You can do this with Transistor. We already have customers using it for internal company podcasts!
How to create an internal podcast for your team
In Transistor, you can make any podcast feed private and password-protected:
You can use this feature if you don’t want the feed to be discoverable on the web (or in podcast apps). Only your employees with the password will be able to listen to the podcast in their podcast player.
Why you should start a corporate podcast
Recently, I met Dan. He’s the founder of a startup in Canada. In the last four years, they’ve grown from 5 employees to over 60! But with that growth has come communication challenges:
“I’m learning how important communication and transparency is as a company scales.I’m not the kind of CEO to write long emails every week to the team, so I’ve been trying to figure out if there’s an easier way.”
This is where the idea of a “private company podcast” comes in.
As a CEO, you can record your weekly podcast however you’d like:
- On your desktop, with a fancy microphone
- Or, simply record using your “Voice memos” app on your phone
You can upload your audio to Transistor straight from your phone or computer.
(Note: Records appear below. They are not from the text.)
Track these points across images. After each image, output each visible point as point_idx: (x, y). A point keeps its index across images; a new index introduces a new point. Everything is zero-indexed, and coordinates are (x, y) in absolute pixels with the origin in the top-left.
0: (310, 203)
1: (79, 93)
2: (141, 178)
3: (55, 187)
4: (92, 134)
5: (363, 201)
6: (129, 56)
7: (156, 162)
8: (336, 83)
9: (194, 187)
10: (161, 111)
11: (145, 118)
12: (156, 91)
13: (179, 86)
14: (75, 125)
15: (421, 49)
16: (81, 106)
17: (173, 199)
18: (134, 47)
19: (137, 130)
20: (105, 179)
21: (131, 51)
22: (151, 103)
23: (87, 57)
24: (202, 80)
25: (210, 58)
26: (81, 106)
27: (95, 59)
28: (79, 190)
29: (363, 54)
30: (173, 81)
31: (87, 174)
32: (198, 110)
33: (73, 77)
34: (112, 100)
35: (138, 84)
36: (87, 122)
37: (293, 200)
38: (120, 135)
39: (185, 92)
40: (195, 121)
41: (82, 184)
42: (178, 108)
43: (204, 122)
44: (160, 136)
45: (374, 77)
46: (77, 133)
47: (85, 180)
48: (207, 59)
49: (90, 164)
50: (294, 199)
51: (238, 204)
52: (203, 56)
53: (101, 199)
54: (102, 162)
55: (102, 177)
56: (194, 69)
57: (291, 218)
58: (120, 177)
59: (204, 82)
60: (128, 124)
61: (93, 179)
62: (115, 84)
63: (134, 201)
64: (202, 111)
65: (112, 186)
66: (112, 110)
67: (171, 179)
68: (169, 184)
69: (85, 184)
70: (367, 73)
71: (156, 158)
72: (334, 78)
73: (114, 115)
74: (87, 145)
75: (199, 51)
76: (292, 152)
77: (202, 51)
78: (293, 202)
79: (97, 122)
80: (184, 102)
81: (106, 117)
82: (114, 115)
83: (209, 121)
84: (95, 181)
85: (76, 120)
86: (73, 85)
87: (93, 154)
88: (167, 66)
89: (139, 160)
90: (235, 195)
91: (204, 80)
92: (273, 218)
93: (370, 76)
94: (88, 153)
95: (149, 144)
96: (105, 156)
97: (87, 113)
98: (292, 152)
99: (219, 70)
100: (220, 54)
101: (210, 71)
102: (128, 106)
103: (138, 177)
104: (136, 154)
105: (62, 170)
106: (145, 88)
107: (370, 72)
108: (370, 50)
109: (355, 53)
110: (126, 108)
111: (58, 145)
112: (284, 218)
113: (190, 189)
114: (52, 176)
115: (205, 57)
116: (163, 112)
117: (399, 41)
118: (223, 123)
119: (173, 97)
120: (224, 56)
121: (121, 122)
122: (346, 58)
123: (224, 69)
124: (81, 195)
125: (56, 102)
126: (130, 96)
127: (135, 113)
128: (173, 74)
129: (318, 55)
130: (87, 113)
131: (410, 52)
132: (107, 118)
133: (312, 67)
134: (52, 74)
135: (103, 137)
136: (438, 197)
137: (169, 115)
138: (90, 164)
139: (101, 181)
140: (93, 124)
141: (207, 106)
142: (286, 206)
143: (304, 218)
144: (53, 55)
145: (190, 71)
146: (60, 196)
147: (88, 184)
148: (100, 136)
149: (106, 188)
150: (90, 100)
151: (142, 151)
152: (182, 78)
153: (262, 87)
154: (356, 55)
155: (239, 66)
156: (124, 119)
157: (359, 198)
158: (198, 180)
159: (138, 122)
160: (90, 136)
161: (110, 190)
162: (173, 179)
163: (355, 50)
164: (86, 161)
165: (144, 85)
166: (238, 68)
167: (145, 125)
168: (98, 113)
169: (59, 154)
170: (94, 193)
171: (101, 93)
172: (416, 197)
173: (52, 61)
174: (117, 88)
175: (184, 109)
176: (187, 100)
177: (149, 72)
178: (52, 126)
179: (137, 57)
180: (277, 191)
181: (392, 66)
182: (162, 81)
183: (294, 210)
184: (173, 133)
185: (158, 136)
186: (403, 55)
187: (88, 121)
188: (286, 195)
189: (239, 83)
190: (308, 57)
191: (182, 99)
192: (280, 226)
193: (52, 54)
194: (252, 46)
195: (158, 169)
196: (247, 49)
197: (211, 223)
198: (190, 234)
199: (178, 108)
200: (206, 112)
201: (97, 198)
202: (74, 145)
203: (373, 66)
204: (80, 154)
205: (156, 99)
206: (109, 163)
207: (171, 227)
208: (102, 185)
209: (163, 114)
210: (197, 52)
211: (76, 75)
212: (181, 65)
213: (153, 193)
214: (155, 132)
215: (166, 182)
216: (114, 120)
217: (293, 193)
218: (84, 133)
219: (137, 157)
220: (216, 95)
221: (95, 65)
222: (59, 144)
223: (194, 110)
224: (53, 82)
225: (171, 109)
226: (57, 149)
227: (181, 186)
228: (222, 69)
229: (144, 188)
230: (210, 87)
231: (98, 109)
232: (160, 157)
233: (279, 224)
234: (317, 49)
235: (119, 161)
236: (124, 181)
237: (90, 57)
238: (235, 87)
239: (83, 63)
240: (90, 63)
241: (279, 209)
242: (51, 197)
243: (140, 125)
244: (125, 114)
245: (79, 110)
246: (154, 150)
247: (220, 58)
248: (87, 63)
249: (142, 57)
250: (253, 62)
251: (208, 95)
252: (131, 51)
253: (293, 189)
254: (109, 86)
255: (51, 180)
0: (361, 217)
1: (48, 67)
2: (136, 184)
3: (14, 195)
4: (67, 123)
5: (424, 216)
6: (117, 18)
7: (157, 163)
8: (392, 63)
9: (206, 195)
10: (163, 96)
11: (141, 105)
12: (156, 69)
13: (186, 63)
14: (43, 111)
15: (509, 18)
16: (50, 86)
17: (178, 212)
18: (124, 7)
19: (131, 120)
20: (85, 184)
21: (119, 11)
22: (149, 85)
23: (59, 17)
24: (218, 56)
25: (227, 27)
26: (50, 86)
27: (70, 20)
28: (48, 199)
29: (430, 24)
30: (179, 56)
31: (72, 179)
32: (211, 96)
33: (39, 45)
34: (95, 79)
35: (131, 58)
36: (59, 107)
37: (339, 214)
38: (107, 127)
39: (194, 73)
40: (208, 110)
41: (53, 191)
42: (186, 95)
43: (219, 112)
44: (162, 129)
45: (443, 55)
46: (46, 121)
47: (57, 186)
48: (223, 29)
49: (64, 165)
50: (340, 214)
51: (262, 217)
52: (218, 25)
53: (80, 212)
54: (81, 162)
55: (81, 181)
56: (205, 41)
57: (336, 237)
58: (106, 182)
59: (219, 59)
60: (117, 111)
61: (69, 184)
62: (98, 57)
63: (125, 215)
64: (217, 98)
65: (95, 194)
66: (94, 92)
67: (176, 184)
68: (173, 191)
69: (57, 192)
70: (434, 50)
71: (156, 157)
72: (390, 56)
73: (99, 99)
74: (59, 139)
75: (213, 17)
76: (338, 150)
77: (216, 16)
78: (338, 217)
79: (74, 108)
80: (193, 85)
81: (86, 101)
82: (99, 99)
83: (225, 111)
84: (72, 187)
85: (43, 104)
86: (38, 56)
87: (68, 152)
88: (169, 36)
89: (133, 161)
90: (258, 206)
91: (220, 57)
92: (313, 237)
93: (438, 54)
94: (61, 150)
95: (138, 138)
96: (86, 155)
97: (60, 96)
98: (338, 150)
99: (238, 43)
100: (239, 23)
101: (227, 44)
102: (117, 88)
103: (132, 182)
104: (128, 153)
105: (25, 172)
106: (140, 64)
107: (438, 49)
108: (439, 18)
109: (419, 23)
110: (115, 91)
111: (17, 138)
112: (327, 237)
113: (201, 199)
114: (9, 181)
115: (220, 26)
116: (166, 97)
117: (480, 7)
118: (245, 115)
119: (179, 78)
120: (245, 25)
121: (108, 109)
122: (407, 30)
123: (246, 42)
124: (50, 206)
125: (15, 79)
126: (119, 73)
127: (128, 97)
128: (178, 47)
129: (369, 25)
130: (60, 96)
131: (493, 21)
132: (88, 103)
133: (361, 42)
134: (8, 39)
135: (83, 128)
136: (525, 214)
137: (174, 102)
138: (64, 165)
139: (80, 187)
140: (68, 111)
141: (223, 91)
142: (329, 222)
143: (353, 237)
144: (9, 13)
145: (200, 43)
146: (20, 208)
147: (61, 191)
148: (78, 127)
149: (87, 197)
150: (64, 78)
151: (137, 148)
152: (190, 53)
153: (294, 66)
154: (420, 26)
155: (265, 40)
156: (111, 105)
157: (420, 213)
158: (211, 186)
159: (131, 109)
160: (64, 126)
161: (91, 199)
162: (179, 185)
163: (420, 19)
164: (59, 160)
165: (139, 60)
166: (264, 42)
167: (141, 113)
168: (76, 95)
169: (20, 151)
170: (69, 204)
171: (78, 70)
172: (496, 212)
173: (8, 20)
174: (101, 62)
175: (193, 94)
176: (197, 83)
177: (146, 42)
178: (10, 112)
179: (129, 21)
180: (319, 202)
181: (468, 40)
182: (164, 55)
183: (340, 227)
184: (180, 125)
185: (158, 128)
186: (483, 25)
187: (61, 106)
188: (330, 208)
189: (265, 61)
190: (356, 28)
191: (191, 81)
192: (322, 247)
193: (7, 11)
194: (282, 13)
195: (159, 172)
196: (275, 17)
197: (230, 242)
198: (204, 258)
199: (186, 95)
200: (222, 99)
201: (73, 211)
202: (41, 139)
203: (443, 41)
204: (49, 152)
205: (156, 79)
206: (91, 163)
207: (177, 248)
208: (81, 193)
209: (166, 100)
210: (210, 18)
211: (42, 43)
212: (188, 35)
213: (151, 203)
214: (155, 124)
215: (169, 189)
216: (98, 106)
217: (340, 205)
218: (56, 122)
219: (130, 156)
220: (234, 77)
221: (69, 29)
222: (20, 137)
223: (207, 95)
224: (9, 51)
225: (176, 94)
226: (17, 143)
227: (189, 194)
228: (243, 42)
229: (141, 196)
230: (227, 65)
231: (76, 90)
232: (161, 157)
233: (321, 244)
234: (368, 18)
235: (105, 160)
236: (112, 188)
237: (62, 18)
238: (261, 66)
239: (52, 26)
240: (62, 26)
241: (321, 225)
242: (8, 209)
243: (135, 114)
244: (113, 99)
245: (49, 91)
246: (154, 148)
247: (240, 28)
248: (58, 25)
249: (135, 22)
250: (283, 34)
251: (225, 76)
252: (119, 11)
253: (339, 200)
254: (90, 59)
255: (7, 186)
Transistor will turn it into a podcast episode, and publish it to your private employee feed.
Employees get notified in their podcast app, or by email, that a new episode is available.
Companies that are using this are finding these audio updates are much more personal and “human” compared to traditional email updates.
Tutorial video: How to create a private internal podcast
What you’ll want to do is create a private podcast RSS feed that allows your employees to:
- Subscribe to the podcast in their podcast player (Apple Podcasts, Overcast, Pocket Casts)
- Receive new episodes on their phone
- Download episodes on their phone for offline listening.
Follow these steps and you’ll be on your way:
Note: Anything that’s published on the public internet carries the risk of being discovered, and shared, by non-intended recipients. (Even when it’s password protected).
This is especially true for podcasts because audio files are downloaded by individuals to their podcast players.
This means anything you publish on your private podcast could be re-shared. Exercise your discretion when publishing content on private podcasts!